— BEGIN —

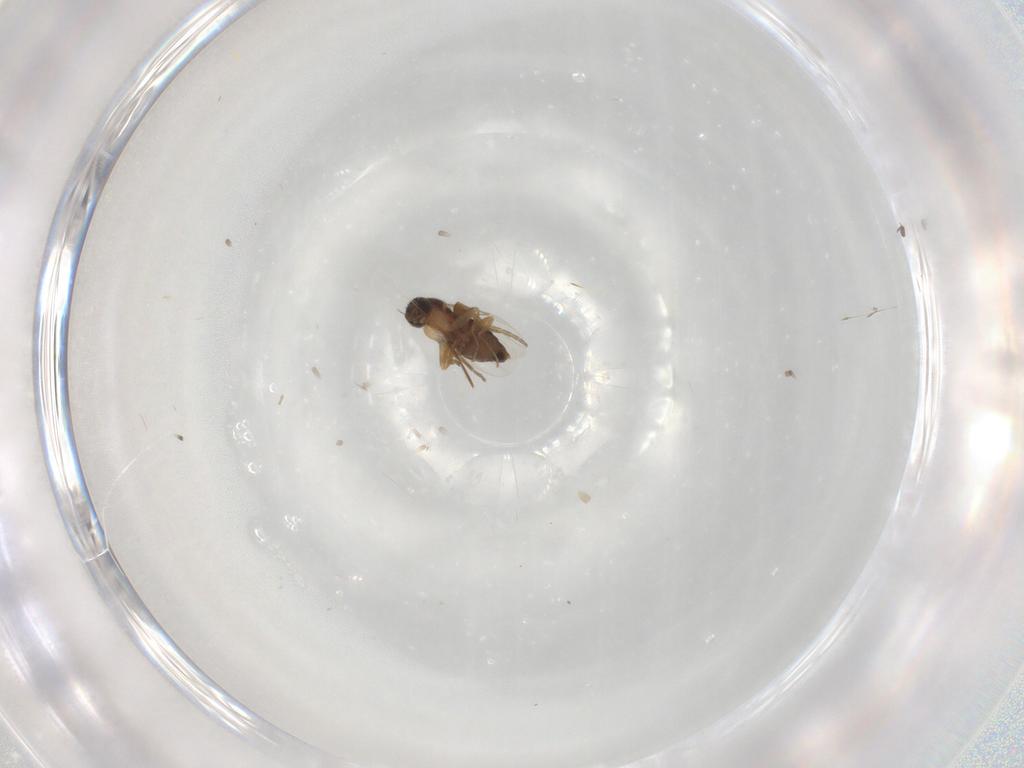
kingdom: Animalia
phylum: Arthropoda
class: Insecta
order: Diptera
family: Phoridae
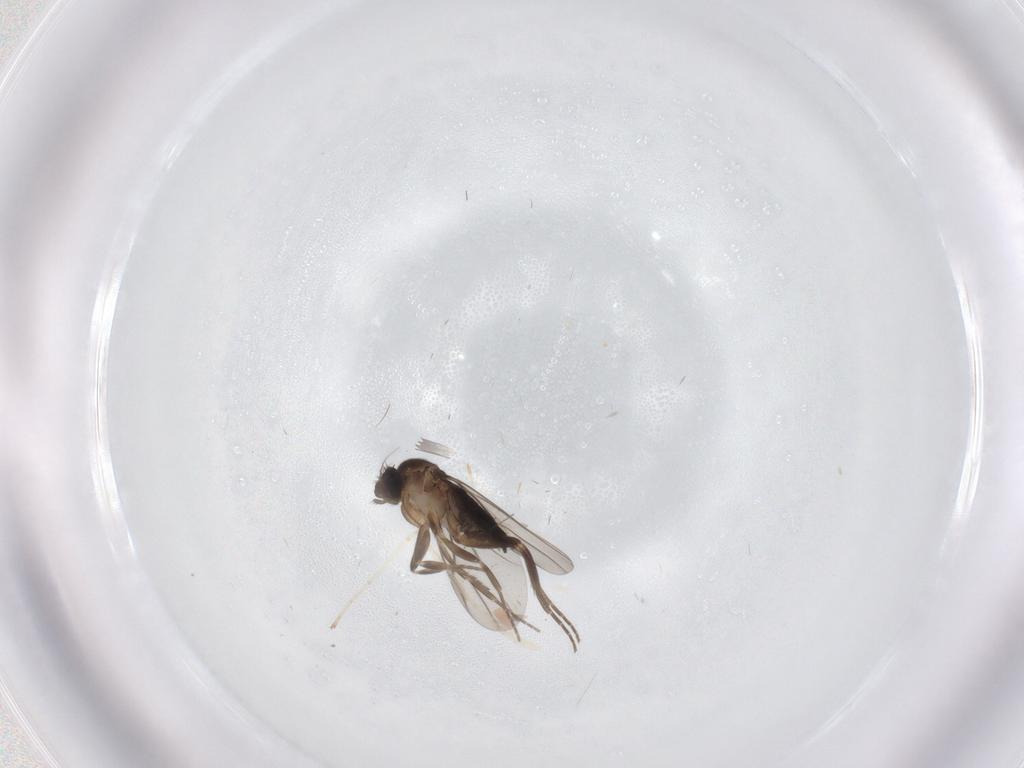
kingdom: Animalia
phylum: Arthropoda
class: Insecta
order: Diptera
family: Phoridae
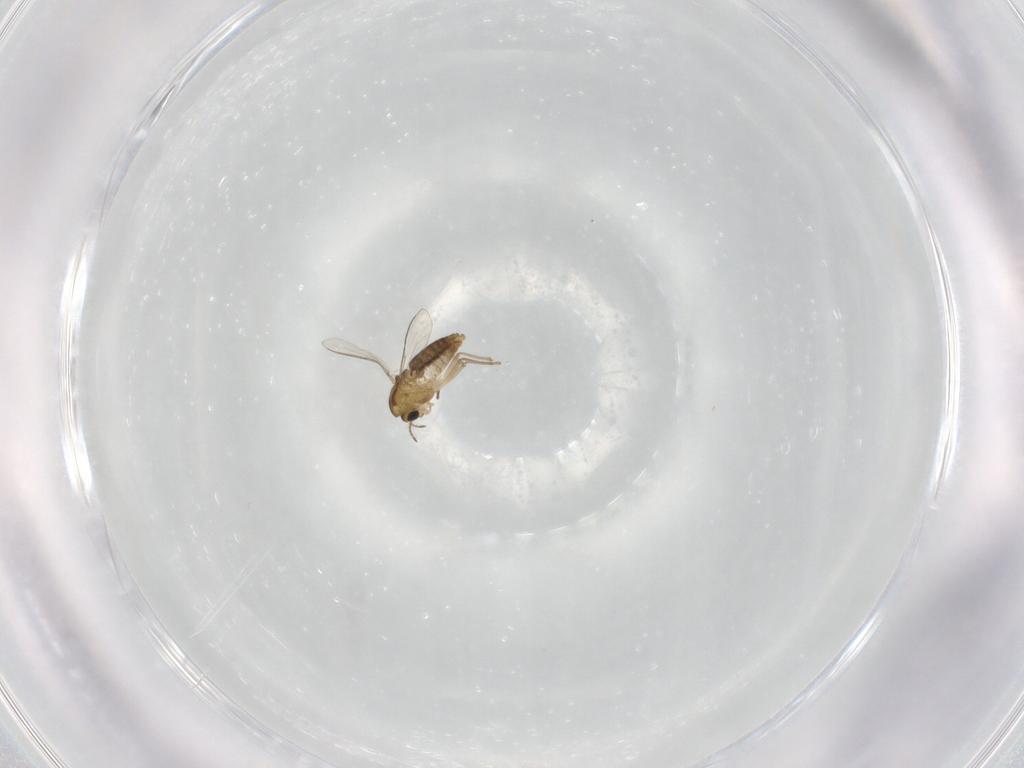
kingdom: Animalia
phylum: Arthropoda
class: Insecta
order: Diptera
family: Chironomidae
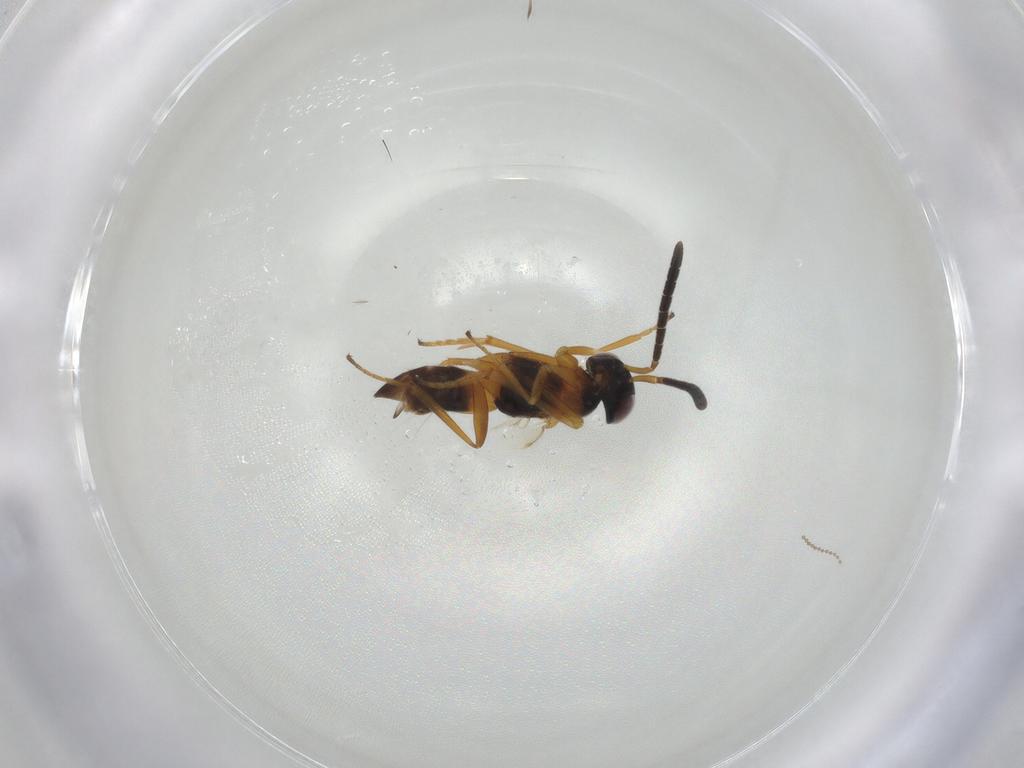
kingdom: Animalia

— END —

STATED TASK — Output every line of text from the entries above as a numbered list, leaving out blank lines and the pictures.

THE OUTPUT —
1. kingdom: Animalia
2. phylum: Arthropoda
3. class: Insecta
4. order: Diptera
5. family: Phoridae
6. kingdom: Animalia
7. phylum: Arthropoda
8. class: Insecta
9. order: Diptera
10. family: Phoridae
11. kingdom: Animalia
12. phylum: Arthropoda
13. class: Insecta
14. order: Diptera
15. family: Chironomidae
16. kingdom: Animalia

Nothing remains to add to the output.